_What the task asks:_ Reproduce the passage from "Meet the Swedish" to "and visual fronts." in the Omnipollo article below, word for word.

_Passage:_

=== Begin Enclosure ===

Meet the Swedish Brewery That’s Changing the Way We Think About Craft Beer
If you created a Venn diagram representing the worlds of beer and fashion, you’d be liable to get two nearly discrete circles, joined only by Swedish brewing team Omnipollo. Consisting of Henok Fentie (the liquid half, a longtime home brewer-turned pro) and Karl Grandin (the aesthetic half, co-founder of the popular Cheap Monday clothing brand), the like-minded duo has, in its short life, shaken up the craft market on both taste and visual fronts.
“Me and Karl work independently,” says Fentie. “I write recipes [and] brew and Karl creates art, yet we’re in constant conversation about what influences us at a specific time.”
The two crossed paths and began discussing the insular craft beer scene in Sweden and abroad. They both felt it needed to be recontextualized; in a sense, it needed to be made more fashionable in order to appeal to more people. A partnership, then, between a brewer and a designer made perfect sense. They began official production as Omnipollo—as in, “omnipotent” + “chicken”—in 2011.
Just three years later, the gypsy brewers (i.e., wanderers with no brewery of their own, instead utilizing the facilities of friends around the globe) were voted one of the Top 100 Brewers in the World by RateBeer.com.
Currently, the pair exports goods to roughly 20 markets, a number that's growing rapidly. “Our largest market after Sweden is the U.S., where we work very closely with our importer,” says Fentie. “Response there has been great, and we just came back from brewing in Pennsylvania [at Tired Hands Brewing Co.] and Oklahoma [at Prairie Artisan Ales].”

=== End Enclosure ===

Source records:
=== Begin Enclosure ===

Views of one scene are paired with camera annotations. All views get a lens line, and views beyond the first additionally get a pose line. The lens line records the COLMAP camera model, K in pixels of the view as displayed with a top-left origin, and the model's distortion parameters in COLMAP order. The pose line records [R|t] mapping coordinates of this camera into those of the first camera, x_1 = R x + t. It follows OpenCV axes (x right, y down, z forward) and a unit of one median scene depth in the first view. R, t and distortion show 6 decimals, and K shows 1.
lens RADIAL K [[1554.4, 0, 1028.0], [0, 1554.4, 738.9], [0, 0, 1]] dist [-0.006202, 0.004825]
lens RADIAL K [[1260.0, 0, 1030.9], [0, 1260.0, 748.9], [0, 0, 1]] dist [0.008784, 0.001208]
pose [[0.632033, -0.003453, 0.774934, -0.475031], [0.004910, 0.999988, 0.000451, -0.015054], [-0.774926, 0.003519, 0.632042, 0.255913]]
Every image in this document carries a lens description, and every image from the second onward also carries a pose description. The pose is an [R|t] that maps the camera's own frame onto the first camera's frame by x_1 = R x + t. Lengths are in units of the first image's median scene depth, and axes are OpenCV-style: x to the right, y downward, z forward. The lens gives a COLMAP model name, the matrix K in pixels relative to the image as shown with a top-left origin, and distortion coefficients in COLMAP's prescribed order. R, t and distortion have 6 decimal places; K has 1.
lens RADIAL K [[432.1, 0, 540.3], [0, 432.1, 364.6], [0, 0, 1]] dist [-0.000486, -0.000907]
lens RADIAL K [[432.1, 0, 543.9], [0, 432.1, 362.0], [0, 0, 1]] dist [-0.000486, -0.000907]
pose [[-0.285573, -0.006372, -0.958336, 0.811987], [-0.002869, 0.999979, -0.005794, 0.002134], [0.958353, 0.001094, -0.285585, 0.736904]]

=== End Enclosure ===

_Result:_
Meet the Swedish Brewery That’s Changing the Way We Think About Craft Beer
If you created a Venn diagram representing the worlds of beer and fashion, you’d be liable to get two nearly discrete circles, joined only by Swedish brewing team Omnipollo. Consisting of Henok Fentie (the liquid half, a longtime home brewer-turned pro) and Karl Grandin (the aesthetic half, co-founder of the popular Cheap Monday clothing brand), the like-minded duo has, in its short life, shaken up the craft market on both taste and visual fronts.